Monday, July 13, 2009

Permanent Supportive Housing, Time for a New Project

This is the time of year when I start thinking about putting together another permanent supportive housing project—a place to give the homeless homes and try to get a few more men and women off the streets leaving our city a better place for all of us. The process begins now because it will take the next six months to find a good site for a permanent supportive housing project, put together a financing plan and try to gain the approval (or at least tolerance) of the neighborhood, the City of Dallas and a host of other interested parties. Then in December we get our one yearly chance to apply for the funding that will let us build housing for those that need it most.

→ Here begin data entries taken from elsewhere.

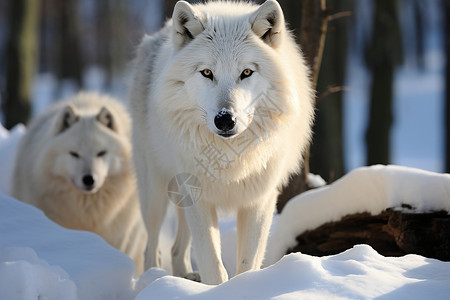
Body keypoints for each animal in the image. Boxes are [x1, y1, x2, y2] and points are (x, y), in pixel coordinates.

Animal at [128, 0, 314, 284]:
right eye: (207, 72)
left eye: (246, 72)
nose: (225, 119)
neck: (230, 157)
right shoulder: (199, 199)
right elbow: (213, 265)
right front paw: (216, 287)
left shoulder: (259, 200)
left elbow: (247, 263)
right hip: (155, 192)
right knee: (152, 247)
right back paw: (155, 282)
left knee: (176, 248)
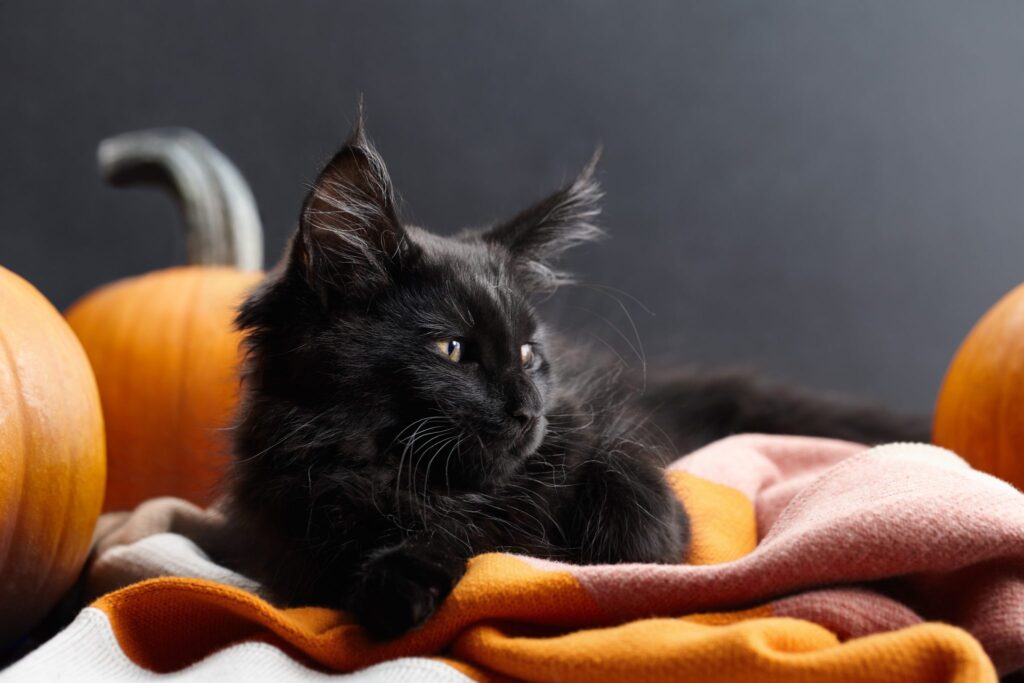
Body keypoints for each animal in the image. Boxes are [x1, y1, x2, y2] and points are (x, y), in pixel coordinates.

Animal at [226, 118, 929, 643]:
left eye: (529, 353)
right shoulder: (289, 540)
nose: (527, 412)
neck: (424, 485)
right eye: (452, 349)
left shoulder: (616, 459)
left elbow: (629, 522)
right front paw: (402, 582)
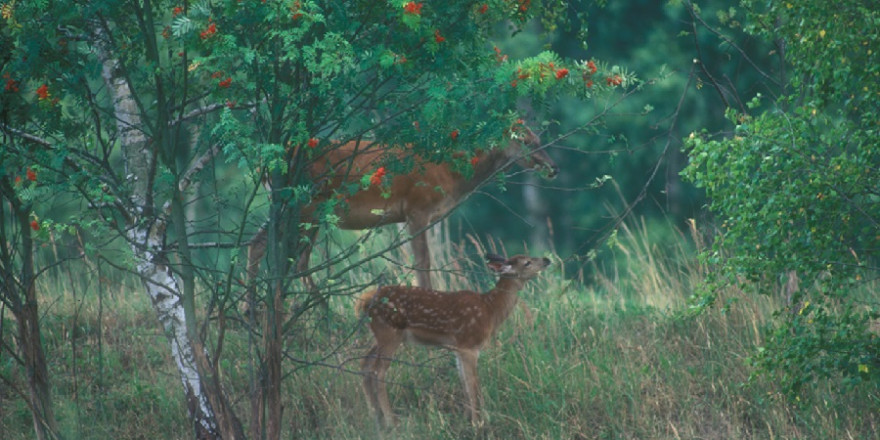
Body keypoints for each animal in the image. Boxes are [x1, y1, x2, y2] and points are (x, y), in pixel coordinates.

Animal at [244, 127, 552, 290]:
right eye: (526, 141)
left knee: (266, 246)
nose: (553, 168)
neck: (450, 174)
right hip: (305, 204)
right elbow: (423, 262)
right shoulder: (418, 208)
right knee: (290, 256)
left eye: (540, 140)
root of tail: (267, 164)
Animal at [356, 253, 552, 428]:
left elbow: (464, 382)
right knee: (378, 372)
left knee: (365, 364)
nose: (547, 260)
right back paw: (391, 421)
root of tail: (364, 302)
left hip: (379, 336)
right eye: (527, 262)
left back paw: (375, 417)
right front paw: (478, 422)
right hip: (389, 332)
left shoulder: (458, 348)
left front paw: (467, 419)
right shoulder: (469, 345)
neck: (490, 310)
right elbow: (473, 385)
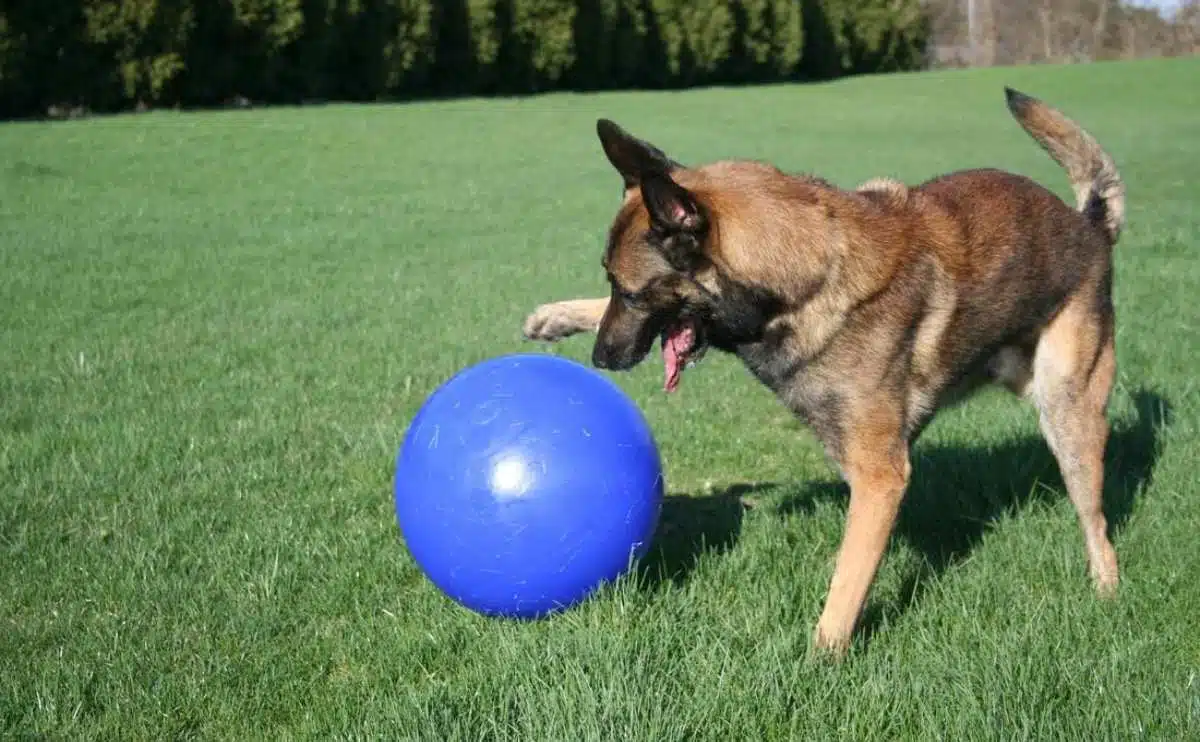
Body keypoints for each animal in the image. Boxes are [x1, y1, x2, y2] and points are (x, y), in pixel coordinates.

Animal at [520, 85, 1128, 653]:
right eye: (612, 286)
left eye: (632, 292)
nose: (602, 359)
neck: (802, 277)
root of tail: (1089, 226)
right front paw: (554, 316)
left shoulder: (880, 478)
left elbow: (845, 586)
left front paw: (819, 660)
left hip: (1068, 413)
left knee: (1096, 522)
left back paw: (1106, 592)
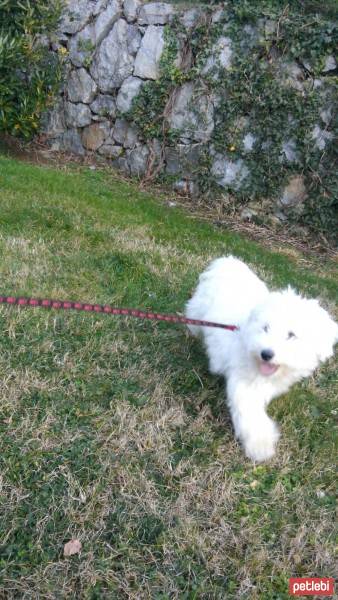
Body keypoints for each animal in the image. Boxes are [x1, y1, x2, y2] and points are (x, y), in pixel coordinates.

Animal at [186, 255, 336, 462]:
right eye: (265, 328)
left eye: (291, 335)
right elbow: (249, 414)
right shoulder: (245, 383)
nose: (266, 353)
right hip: (199, 310)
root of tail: (228, 262)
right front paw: (260, 446)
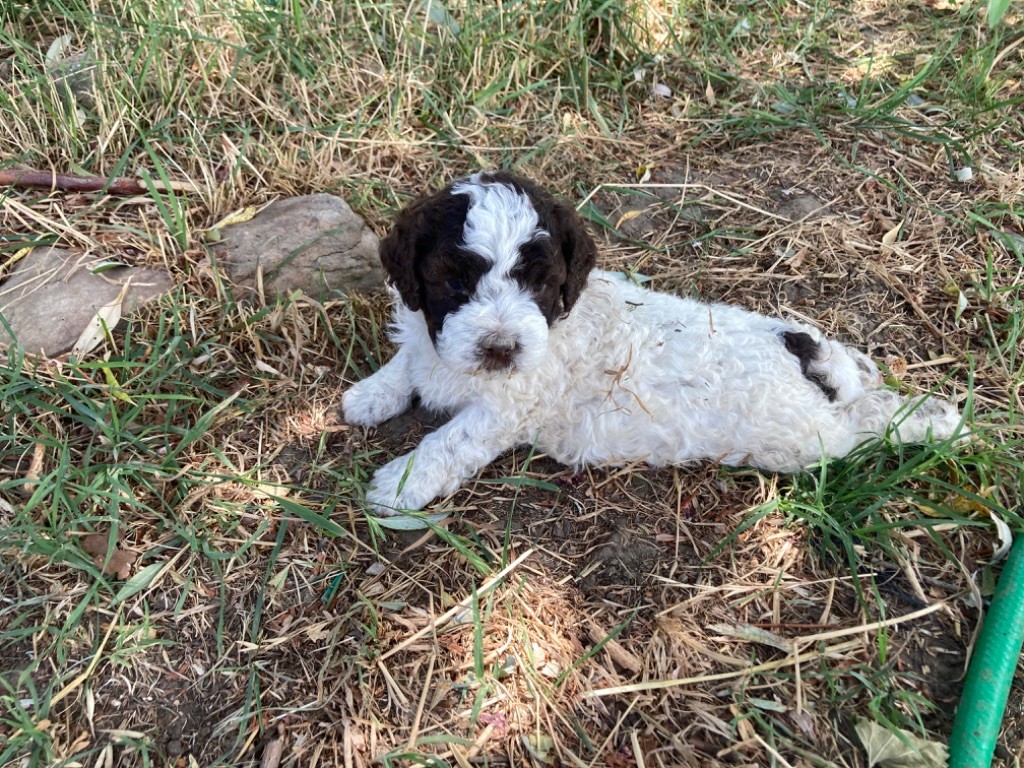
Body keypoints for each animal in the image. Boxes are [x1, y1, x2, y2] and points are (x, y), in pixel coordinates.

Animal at [342, 171, 958, 514]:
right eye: (454, 282)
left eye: (538, 284)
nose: (501, 348)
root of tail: (805, 354)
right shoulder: (430, 342)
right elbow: (407, 361)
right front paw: (370, 395)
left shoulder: (505, 409)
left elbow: (447, 443)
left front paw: (398, 484)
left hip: (807, 438)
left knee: (865, 423)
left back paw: (939, 420)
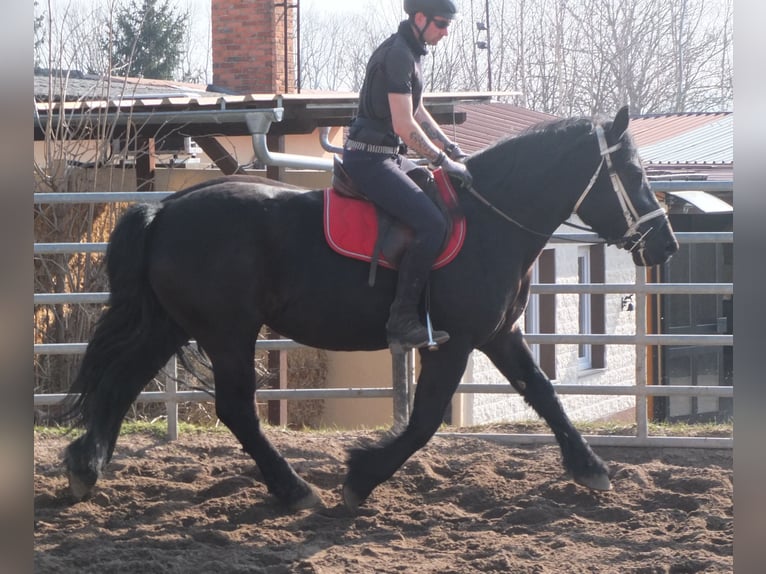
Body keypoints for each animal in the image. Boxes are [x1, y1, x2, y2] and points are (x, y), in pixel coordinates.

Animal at [64, 107, 680, 512]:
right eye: (633, 173)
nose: (666, 245)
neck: (489, 220)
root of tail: (166, 209)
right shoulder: (456, 341)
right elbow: (425, 419)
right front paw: (362, 476)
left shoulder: (499, 335)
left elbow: (545, 393)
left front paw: (591, 467)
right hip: (227, 333)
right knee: (235, 408)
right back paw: (293, 488)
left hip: (170, 325)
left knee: (119, 385)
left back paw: (86, 466)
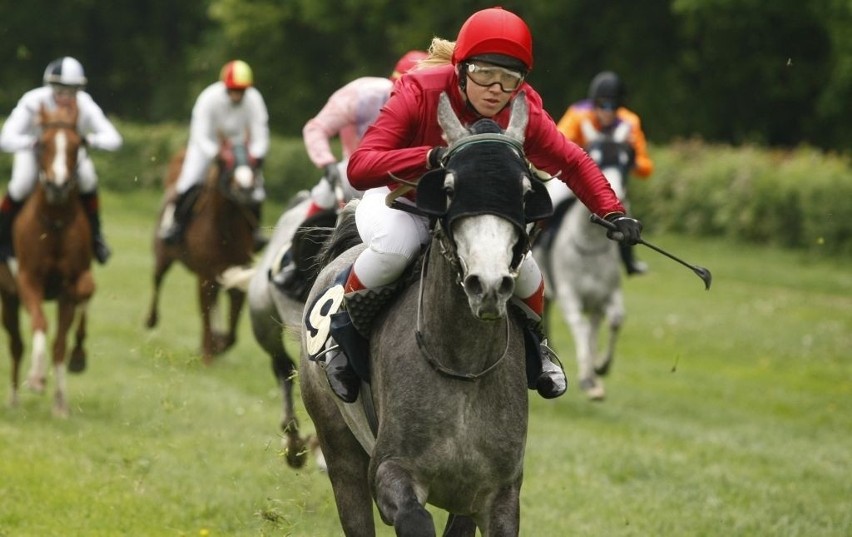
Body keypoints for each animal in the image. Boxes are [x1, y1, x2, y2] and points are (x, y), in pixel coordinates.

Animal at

During this process I will review hundreds of possible locations, go look at dozens of property and run the numbers on the ten or twelve projects that look most likely. Before we are done, my co-workers and I will spend many hundreds of hours working on a project and tens of thousands of dollars that are raised painstakingly from generous donors, all so we can prepare an application for funding to the state—where less than one in three proposals get funded.

I will negotiate with skeptical property owners (“You want me to take my property off the market for a year? So maybe, if you’re lucky, you can buy my property next fall?”). I will meet with angry neighbors; be vilified, perhaps threatened (I have been in the past); cajole lenders; beg to foundations; work weekends; and spend many sleepless nights.

I will probably fail.

Over the past five years, Central Dallas CDC has made three serious efforts to put together a permanent supportive housing project and succeeded only once. Two out of three times we have failed. Even at that, we have the best record in the City of Dallas. I know at least two other organizations have tried hard to put together three different permanent supportive housing projects and haven’t succeeded yet at any of those efforts. There may have been other failures that I don’t know about.

I know that the only success in more than fifteen years has been our CityWalk@Akard project that will open in sixty days. Other than that, the people of Dallas seem content to let men and women sleep on the streets.

I know it sounds like it, but I am not really complaining about the work I do. Later, as I work longer and harder on a particular project I will convince myself that we will succeed—it’s hard to throw your heart and soul into something if you believe that most likely you will fail. But I also think it’s good to face reality once and awhile; to let your head tell your heart the truth.

Later, when people hate me and scream at me, because I believe every fellow human being deserves a place to live other than the streets (and I can’t respond in kind because that would end any chance of winning them over), I couldn’t keep going if I didn’t believe that we would succeed.

Sometimes I ask myself why I continue to do this work, but when I meet the people we are trying help, I know the answer. It’s the in the people, like this morning when I met a women with a two-year old child who had worked herself up from the street to a job and school in the time since she became pregnant. She needs a place to live. Her child needs a place to live.

I do this work because someone has to.